* AUFGABEN
a) Beantworte anhand des Lesetexts die folgenden Fragen:
(i) Seit welchem Jahr fördert die EU die Entwicklung von Orphan Drugs?
(ii) Wie viele Jahre darf ein Unternehmen ein Medikament exklusiv vermarkten, wenn es im Zulassungsverfahren einen Zusatznutzen gegenüber bisherigen Therapien zeigt?
(iii) Wie viele Zentren für Seltene Erkrankungen gibt es in Deutschland?
b) Gib aus dem Lesetext den Abschnitt wortgetreu wieder, der bei den Worten „Medikamente zu entwickeln, ist“ beginnt und nach den Worten „Seltene Erkrankungen nicht.“ endet.

* LESETEXT
-------------------------
Forschung für Seltene Krankheiten: Fördermittel fehlen
Das ist jedoch nicht selbstverständlich. Viele Projekte im Bereich Gentherapie bleiben stecken, selbst vielversprechende Ansätze, weil Fördermittel fehlen, Pharmakonzerne beim Thema Seltenen Krankheiten keinen Gewinn erwarten oder Regulierungsbehörden auf langwierigen und breiten klinischen Studien bestehen – was bei Seltenen Krankheiten, die noch dazu häufig in der frühen Kindheit auftreten, enorm schwierig ist.
Medikamente zu entwickeln, ist teuer
Gemessen an der Anzahl der Seltenen Erkrankungen gibt es nur wenige Wissenschaftler oder Unternehmen, die an der Erforschung von Ursachen und an der Entwicklung von Behandlungs- oder sogar Heilungsmöglichkeiten arbeiten. Um eine Therapie zu ermöglichen oder zu verbessern, besteht noch viel Nachholbedarf. Eines der Probleme: die Finanzierung. Diagnostik und Entwicklungskosten für Medikamente sind enorm hoch und kosten viele hundert Millionen Euro. Das "rentiert" sich wirtschaftlich für Seltene Erkrankungen nicht.
"Orphan Drugs" - Investition in Medikamenten-Forschung
Um diesem Manko entgegenzuwirken, fördert die EU seit dem Jahr 2000 die Entwicklung von sogenannten Orphan Drugs ("Waisenmedikamente" - also Medikamente gegen Seltene Krankheiten) durch eine Verordnung. Weil ihr Absatzmarkt klein ist, erhalten Pharma-Firmen Sonderkonditionen, wenn sie in die Forschung und Entwicklung von "Waisenmedikamenten" investieren.
Die Europäische Arzneimittelbehörde EMA entscheidet aufgrund der Häufigkeit einer Krankheit und nach wissenschaftlichen Kriterien, ob ein Projekt zur Entwicklung eines neuen Medikaments den "Orphan-Drug-Status" erhält. Zeigt das Medikament im Zulassungsverfahren einen Zusatznutzen gegenüber bisherigen Therapien, erhält das Unternehmen dafür im Gegenzug die Erlaubnis, das Medikament zehn Jahre lang exklusiv vermarkten zu dürfen.
Informationen im Netz zu Seltenen Erkrankungen
"Gemeinsam für die Seltenen" heißt ein Internet-Portal, das an der Universität Erlangen-Nürnberg entwickelt wurde. Es soll Patienten mit Seltenen Erkrankungen ermöglichen, sich auszutauschen und gemeinsam Lösungen für ihre speziellen Probleme zu finden.
In Deutschland gibt es 35 Zentren für Seltene Erkrankungen, die auch mit den Europäischen Referenznetzwerken vernetzt sind. Im SE-Atlas kann man krankheitsspezifisch nach medizinischen Fach- und Versorgungseinrichtungen suchen (auf Deutsch), ebenso nach Patientenorganisationen.
-------------------------
* EINTRÄGE

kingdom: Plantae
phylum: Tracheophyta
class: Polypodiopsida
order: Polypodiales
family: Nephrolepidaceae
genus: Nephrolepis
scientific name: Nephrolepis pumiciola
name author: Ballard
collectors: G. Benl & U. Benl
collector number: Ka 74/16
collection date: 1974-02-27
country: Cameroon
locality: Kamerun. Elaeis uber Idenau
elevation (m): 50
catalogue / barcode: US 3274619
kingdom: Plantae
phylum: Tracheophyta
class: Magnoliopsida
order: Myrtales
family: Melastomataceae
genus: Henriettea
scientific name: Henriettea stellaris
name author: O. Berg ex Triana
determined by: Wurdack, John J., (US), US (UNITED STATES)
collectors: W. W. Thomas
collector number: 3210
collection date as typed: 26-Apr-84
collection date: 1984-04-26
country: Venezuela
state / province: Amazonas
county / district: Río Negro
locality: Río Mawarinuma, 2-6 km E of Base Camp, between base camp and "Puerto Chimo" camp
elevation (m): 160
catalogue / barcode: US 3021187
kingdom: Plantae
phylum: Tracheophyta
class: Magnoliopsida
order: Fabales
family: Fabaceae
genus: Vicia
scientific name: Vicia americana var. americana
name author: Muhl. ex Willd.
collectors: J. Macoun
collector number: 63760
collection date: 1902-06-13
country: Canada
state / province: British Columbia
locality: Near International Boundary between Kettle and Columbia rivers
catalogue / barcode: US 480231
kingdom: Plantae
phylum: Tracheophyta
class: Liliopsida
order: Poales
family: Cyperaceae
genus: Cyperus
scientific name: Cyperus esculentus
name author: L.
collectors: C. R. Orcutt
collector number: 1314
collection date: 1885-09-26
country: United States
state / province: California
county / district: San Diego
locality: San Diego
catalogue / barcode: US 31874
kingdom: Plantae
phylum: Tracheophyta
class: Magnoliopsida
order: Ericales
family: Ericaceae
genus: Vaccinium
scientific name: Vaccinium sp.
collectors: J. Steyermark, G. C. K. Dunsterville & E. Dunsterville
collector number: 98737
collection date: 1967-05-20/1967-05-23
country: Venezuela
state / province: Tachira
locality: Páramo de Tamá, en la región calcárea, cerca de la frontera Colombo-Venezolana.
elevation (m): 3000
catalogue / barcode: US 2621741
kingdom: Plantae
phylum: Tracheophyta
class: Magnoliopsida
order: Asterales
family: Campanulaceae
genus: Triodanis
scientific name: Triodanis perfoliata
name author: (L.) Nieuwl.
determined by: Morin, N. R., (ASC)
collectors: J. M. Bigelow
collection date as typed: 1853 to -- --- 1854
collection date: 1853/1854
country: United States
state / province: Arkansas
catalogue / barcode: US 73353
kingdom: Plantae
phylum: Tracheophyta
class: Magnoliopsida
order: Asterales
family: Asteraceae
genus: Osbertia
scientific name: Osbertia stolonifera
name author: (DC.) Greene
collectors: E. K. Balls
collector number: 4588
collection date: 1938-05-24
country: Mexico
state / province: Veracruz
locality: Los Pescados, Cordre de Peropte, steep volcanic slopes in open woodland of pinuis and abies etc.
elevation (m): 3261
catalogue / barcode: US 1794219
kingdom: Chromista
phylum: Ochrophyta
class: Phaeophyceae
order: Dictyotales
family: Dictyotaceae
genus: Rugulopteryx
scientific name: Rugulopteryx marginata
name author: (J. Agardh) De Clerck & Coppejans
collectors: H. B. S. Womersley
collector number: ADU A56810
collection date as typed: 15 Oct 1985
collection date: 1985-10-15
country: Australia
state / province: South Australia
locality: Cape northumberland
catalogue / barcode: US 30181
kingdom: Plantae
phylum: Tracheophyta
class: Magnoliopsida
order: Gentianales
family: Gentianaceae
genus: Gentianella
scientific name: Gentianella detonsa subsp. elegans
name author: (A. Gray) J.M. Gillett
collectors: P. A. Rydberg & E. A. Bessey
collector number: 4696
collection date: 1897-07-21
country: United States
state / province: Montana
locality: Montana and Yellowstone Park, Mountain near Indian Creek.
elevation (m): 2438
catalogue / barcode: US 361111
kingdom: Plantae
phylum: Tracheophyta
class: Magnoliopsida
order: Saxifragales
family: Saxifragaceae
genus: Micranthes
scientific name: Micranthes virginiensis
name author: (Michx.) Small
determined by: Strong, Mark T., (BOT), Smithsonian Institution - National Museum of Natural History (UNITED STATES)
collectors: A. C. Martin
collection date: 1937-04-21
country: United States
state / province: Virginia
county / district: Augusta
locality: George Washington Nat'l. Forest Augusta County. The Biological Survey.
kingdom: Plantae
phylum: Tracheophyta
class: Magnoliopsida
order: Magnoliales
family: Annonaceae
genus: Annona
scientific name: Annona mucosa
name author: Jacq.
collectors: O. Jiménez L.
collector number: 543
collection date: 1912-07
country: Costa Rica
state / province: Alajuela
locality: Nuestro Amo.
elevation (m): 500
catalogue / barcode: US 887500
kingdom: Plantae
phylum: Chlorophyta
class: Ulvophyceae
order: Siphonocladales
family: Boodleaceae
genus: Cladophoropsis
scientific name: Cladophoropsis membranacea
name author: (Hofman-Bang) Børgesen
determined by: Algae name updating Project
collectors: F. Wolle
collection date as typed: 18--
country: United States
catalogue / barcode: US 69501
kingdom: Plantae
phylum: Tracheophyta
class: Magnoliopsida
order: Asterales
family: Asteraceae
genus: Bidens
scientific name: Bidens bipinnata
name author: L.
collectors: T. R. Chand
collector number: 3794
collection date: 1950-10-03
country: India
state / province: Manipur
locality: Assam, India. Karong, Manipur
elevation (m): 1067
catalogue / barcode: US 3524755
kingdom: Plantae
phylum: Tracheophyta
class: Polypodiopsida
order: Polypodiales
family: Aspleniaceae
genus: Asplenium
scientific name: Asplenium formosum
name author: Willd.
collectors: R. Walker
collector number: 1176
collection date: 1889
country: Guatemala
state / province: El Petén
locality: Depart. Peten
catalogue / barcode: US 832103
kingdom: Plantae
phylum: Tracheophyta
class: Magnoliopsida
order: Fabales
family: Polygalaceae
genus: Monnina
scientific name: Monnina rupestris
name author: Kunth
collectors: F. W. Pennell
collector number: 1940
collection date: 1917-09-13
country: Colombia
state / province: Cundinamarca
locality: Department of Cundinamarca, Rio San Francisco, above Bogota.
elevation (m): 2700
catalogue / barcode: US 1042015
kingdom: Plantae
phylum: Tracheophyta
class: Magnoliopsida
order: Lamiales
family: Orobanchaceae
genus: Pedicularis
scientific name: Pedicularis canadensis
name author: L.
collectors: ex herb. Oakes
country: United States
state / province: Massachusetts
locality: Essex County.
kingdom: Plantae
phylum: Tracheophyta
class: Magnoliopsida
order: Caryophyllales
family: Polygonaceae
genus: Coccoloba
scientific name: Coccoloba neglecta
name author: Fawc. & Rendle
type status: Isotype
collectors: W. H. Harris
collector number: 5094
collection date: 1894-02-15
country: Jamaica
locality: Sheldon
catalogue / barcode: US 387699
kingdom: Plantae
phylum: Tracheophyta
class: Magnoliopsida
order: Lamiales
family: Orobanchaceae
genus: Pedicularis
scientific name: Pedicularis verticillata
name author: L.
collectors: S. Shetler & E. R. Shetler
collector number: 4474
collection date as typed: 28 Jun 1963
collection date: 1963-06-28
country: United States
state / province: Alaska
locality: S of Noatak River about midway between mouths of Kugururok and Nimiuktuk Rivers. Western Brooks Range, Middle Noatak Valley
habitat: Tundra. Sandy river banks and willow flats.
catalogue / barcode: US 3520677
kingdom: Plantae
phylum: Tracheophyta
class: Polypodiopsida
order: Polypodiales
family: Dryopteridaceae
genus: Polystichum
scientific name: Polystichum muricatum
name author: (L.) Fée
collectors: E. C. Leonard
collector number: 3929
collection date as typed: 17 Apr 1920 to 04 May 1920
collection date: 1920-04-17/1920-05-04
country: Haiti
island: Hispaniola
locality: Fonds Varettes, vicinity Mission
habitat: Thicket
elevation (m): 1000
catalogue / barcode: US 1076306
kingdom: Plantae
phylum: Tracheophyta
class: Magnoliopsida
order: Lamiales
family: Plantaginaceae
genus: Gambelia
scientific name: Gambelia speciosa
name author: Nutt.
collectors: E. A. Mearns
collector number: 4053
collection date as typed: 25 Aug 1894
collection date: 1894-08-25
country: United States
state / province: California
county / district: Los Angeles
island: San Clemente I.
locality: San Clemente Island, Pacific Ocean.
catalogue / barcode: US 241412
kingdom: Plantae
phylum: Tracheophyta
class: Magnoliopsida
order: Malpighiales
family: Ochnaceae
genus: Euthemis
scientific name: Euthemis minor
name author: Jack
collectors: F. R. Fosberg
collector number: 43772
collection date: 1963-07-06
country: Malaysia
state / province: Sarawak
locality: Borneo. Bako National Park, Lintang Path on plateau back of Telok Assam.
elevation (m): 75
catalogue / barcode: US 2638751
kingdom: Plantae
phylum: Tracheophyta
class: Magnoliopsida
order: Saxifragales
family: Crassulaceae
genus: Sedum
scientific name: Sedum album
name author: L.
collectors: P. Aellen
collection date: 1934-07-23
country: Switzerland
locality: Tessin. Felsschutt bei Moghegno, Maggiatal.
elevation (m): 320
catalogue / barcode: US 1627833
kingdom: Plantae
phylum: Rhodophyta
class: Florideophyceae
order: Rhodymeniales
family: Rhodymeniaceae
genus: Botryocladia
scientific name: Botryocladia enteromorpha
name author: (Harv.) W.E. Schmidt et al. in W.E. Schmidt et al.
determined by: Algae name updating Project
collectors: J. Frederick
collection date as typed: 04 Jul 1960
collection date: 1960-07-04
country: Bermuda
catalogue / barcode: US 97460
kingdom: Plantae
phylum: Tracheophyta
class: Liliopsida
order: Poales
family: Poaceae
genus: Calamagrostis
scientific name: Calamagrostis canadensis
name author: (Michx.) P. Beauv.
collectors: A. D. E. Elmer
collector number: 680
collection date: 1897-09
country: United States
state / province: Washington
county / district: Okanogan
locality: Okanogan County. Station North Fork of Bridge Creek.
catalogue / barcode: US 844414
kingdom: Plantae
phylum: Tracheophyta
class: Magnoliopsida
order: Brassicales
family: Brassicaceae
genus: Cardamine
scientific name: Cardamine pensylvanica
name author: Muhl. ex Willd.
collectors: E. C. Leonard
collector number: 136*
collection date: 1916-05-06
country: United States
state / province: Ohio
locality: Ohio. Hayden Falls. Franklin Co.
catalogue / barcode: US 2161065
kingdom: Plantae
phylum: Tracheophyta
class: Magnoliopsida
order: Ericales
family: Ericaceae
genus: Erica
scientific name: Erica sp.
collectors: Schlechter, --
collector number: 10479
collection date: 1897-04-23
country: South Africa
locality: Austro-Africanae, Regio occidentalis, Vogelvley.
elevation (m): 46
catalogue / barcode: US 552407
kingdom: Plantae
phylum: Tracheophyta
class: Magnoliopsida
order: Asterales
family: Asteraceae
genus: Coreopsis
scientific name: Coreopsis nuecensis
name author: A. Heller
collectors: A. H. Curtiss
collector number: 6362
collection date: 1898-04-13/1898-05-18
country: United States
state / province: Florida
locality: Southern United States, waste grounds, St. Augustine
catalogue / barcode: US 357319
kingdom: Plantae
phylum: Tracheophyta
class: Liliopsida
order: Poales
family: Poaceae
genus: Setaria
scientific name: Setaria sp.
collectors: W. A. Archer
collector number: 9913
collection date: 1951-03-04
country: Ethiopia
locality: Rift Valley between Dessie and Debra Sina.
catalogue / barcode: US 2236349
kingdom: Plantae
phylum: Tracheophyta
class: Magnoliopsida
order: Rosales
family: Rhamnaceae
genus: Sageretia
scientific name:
-------------------------
* LÖSUNGEN
a)
(i) Seit dem Jahr 2000.
(ii) Zehn Jahre lang.
(iii) 35 Zentren.

b)
Medikamente zu entwickeln, ist teuer
Gemessen an der Anzahl der Seltenen Erkrankungen gibt es nur wenige Wissenschaftler oder Unternehmen, die an der Erforschung von Ursachen und an der Entwicklung von Behandlungs- oder sogar Heilungsmöglichkeiten arbeiten. Um eine Therapie zu ermöglichen oder zu verbessern, besteht noch viel Nachholbedarf. Eines der Probleme: die Finanzierung. Diagnostik und Entwicklungskosten für Medikamente sind enorm hoch und kosten viele hundert Millionen Euro. Das "rentiert" sich wirtschaftlich für Seltene Erkrankungen nicht.